Hal tersebut terungkap dalam diskusi akademik dan bedah buku, bertajuk “Menyibak Kebenaran” eksaminasi terhadap putusan perkara Irman Gusman.

Diskusi dihadiri langsung lima pakar hukum, satu budayawan dan penulis, berlangsung secara elegan dan membangun.

Ada pun pakar hukum sebagai pemakalah diantaranya Prof. Dr. Elwi Dahnil dari Unand, Prof. Dr. Suteki dari Undip dan mantan ketua Komisi Yudisial Prof. Dr. Erman Suparman, dalam pembahasan mengatakan ada sesuatu yang sangat prematur dalam keputusan atau vonis Irman tersebut.

Putusan kontroversial terhadap Irman Gusman pada dasarnya tidak memiliki dasar yang kuat, bahkan cenderung mengarah pada politisasi hukum.

Mestinya KPK melakukan tindakan preventif, bukan preventif, intinya pencegahan bukan penindakan.

Putusan terhadap Irman pengaruh dari trial by the press, sehingga tidak obyektif cendrung menyesatkan.

Irman juga tidak memiki kewenangan untuk memasukkan gula impor ke Indonesia, jadi tidak ada dasar suap didalamnya, kecuali ada kewenangannya maka masllah vonis suap.
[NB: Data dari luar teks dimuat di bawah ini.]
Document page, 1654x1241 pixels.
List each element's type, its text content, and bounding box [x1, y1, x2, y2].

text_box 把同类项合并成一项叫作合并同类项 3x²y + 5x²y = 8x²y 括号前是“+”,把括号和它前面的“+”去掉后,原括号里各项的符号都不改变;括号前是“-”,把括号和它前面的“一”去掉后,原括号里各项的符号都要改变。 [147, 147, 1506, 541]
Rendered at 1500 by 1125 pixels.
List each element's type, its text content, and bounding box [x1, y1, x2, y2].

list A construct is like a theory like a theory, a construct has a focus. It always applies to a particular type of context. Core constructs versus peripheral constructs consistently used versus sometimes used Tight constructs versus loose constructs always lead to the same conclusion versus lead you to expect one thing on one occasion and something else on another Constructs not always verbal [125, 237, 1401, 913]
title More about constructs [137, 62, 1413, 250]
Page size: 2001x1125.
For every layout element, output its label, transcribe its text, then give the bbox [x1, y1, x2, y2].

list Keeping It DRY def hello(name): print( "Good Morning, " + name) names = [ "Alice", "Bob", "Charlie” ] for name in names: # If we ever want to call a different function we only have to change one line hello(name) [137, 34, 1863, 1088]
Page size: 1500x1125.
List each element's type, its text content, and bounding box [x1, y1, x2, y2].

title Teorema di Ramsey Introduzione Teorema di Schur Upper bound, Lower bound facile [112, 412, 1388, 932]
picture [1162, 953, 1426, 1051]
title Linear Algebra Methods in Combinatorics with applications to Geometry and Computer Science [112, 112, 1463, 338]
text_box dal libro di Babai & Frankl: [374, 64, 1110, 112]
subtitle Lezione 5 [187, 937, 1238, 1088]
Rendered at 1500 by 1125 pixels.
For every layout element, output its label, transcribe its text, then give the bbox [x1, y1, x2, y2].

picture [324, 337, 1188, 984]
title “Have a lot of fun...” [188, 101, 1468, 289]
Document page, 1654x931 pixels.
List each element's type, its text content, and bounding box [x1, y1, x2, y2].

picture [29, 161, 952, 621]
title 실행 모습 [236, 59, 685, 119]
Pemberan uang terhadap Irman oleh sesorang, dianggap pemberian hadiah atau suap merupakan hal yang salah, karena KPK harus tau dasar dari pemberian tersebut, sehingga vonis Hakim tidak salah dan memakan korban lebih banyak lagi.

Editor buku “menyibak kebenaran” Pitan Daslani, mengatakan, jika RI 7 saja bisa dijadikan korban penerapan hukum, bagaimana dengan warga biasa? Tentu jauh lebih bisa dijadikan korban penerapan hukum yg salah.

“Sedangkan RI 7 saja bisa menjadi korban hukum, apalagi rakyat biasa, maka perlu kiranya masyarakat tau kalau tidak semua benar,” ungkap Pitan.

Penyataan editor tersebut dipertegas mantan ketua KY Prof. Erman, dimana putusan tersebut sangat salah.

“Putusan atau vonis yang telah dikenakan padan Irman itu sangat salah, karena tidak masuk pada substansinya,” tegas Erman.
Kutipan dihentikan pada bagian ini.